[Pacemaker] 1) attrd, crmd, cib, stonithd going to 100% CPU after standby 2) monitoring bug 3) meta failure-timeout issue

Wed Oct 5 00:19:10 UTC 2011

On Mon, Oct 3, 2011 at 5:50 PM, Proskurin Kirill
<k.proskurin at corp.mail.ru> wrote:
> On 10/03/2011 05:32 AM, Andrew Beekhof wrote:
>>>
>>> corosync-1.4.1
>>> pacemaker-1.1.5
>>> pacemaker runs with "ver: 1"
>
>>> 2)
>>> This one is scary.
>>> I twice run on situation then pacemaker thinks what resource is started
>>> but
>>> it is not.
>>
>> RA is misbehaving.  Pacemaker will only consider a resource running if
>> the RA tells us it is (running or in a failed state).
>
> But you can see below, what agent return "7".
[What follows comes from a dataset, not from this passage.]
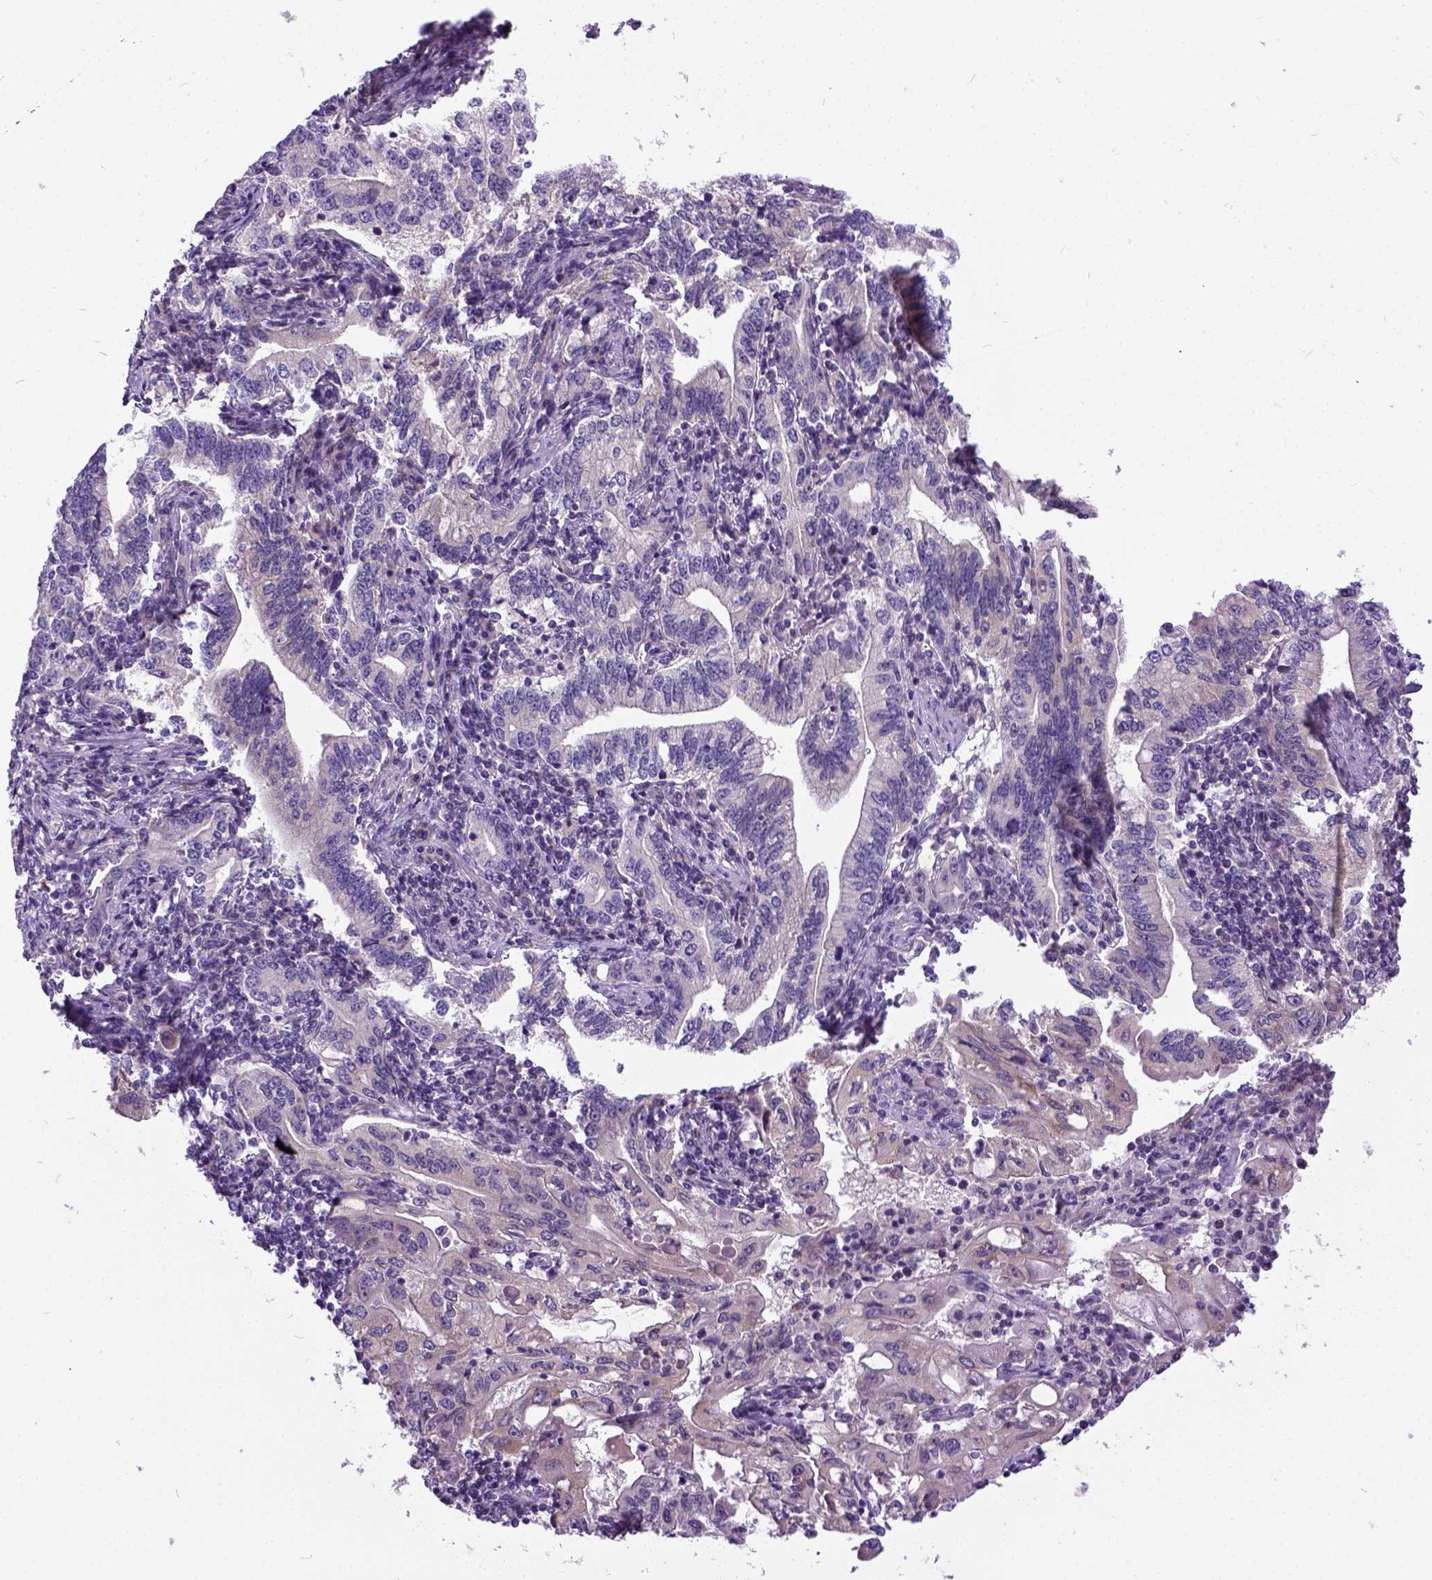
{"staining": {"intensity": "negative", "quantity": "none", "location": "none"}, "tissue": "stomach cancer", "cell_type": "Tumor cells", "image_type": "cancer", "snomed": [{"axis": "morphology", "description": "Adenocarcinoma, NOS"}, {"axis": "topography", "description": "Stomach, lower"}], "caption": "Human adenocarcinoma (stomach) stained for a protein using IHC shows no expression in tumor cells.", "gene": "NEK5", "patient": {"sex": "female", "age": 72}}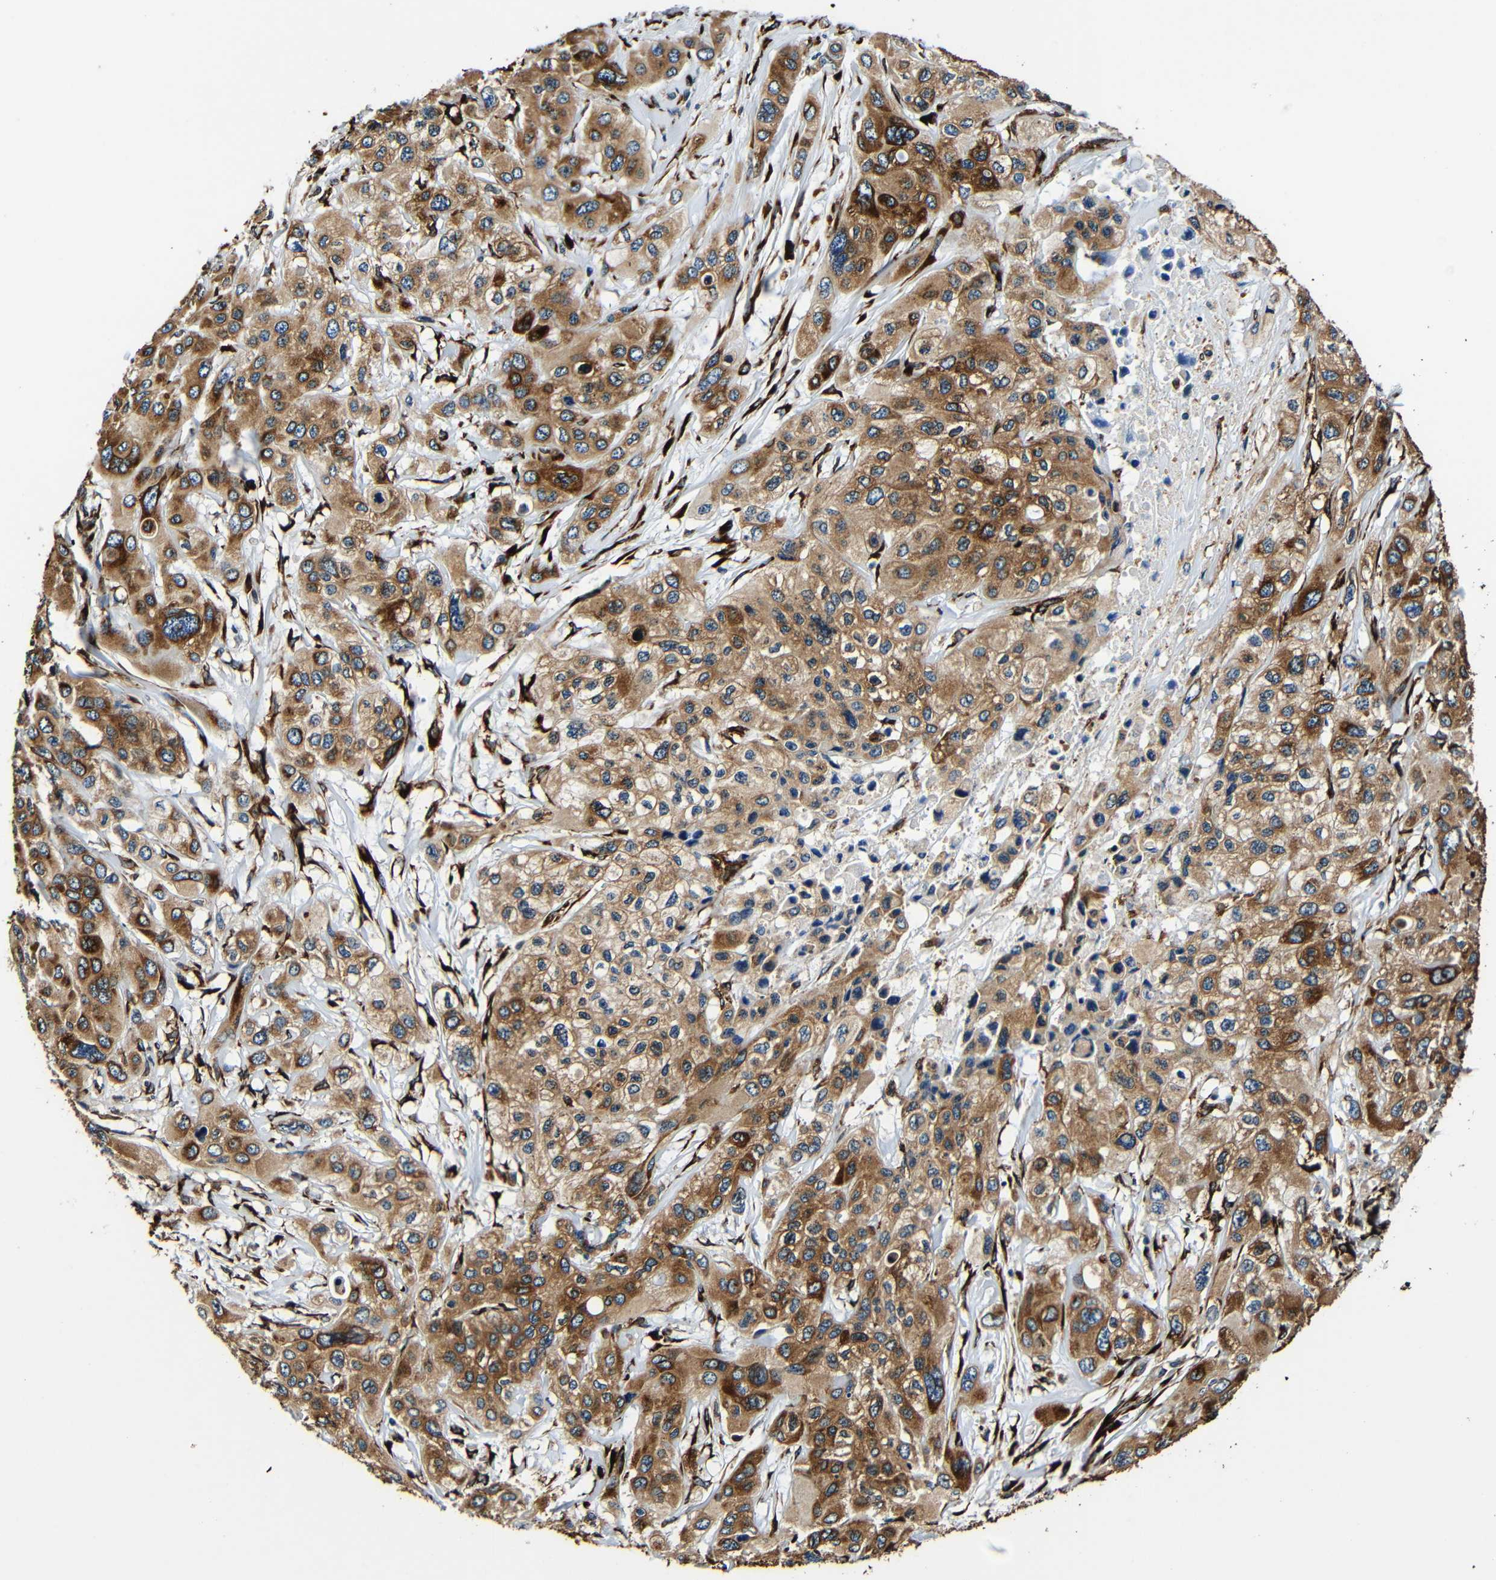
{"staining": {"intensity": "moderate", "quantity": ">75%", "location": "cytoplasmic/membranous"}, "tissue": "pancreatic cancer", "cell_type": "Tumor cells", "image_type": "cancer", "snomed": [{"axis": "morphology", "description": "Adenocarcinoma, NOS"}, {"axis": "topography", "description": "Pancreas"}], "caption": "The histopathology image displays immunohistochemical staining of adenocarcinoma (pancreatic). There is moderate cytoplasmic/membranous staining is seen in approximately >75% of tumor cells.", "gene": "RRBP1", "patient": {"sex": "male", "age": 73}}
Its still broken. Not one stop action succeeds.

Sep 30 13:58:41 mysender34.mail.ru lrmd: [26299]: WARN:
tranprocessor:stop process (PID 4082) timed out (try 1).  Killing with
signal SIGTERM (15).
Sep 30 14:09:34 mysender34.mail.ru lrmd: [26299]: WARN:
tranprocessor:stop process (PID 21859) timed out (try 1).  Killing
with signal SIGTERM (15).
Sep 30 20:04:17 mysender34.mail.ru lrmd: [26299]: WARN:
tranprocessor:stop process (PID 24576) timed out (try 1).  Killing
with signal SIGTERM (15).

/That/ is why pacemaker thinks its still running.

>
>>> We use slightly modifed version of "anything" agent for our
>>> scripts but they are aware of OCF return codes and other staff.
>>>
>>> I run monitoring by our agent from console:
>>> # env -i ; OCF_ROOT=/usr/lib/ocf
>>> OCF_RESKEY_binfile=/usr/local/mpop/bin/my/dialogues_notify.pl
>>> /usr/lib/ocf/resource.d/mail.ru/generic monitor
>>> # generic[14992]: DEBUG: default monitor : 7
>>>
>>> So our agent said what it is not running, but pacemaker still think it
>>> does.
>>> I runs for 2 days and after I forced to cleanup it. And it find what
>>> it`snot
>>> running in seconds.
>>
>> Did you configure a recurring monitor operation?
>
> Of course. I add my primitive configuration in original letter there is:
> op monitor interval="30" timeout="300" on-fail="restart" \
>
> I have this third time and this time I found in logs:
> Oct 01 02:00:12 mysender34.mail.ru pengine: [26301]: notice:
> unpack_rsc_op: Ignoring expired failure tranprocessor_stop_0 (rc=-2,
> magic=2:-2;121:690:0:4c16dc39-1fd3-41f2-b582-0236f6b6eccc) on
> mysender34.mail.ru
>
> There is different resource name cos logs from third situation but problem
> is same.
>
>
>>> 3)
>>> This one it confusing and dangerous.
>>>
>>> I use failure-timeout on most resources to wipe out temp warn messages
>>> from
>>> crm_verify -LV - I use it for monitoring a cluster. All works good but I
>>> found this:
>>>
>>> 1) Resource can`t start on node and migrate to next one.
>>> 2) It can`t start here too and on all other.
>>> 3) It is give up and stops. There is many erros about all this in
>>> crm_verify
>>> -LV - and it is good.
>>> 4) failure-timeout comes and... wipe out all errors.
>>> 5) We have stopped resource and all errors are wiped. And we don`t know
>>> if
>>> it is stopped by a hands of admin or because of errors.
>
>>> I think what failure-timeout should not happend on stopped resource.
>>> Any chance to avoid this?

No.

>
>> Not sure why you think this is dangerous, the cluster is doing exactly
>> what you told it to.
>> If you want resources to stay stopped either set failure-timeout=0
>> (disabled) or set the target-role to Stopped.
>
> No, I want to use failure-timeout but not wipe out errors then resource are
> already stopped by pacemaker because of errors and not by admin hands.
>
> --
> Best regards,
> Proskurin Kirill
>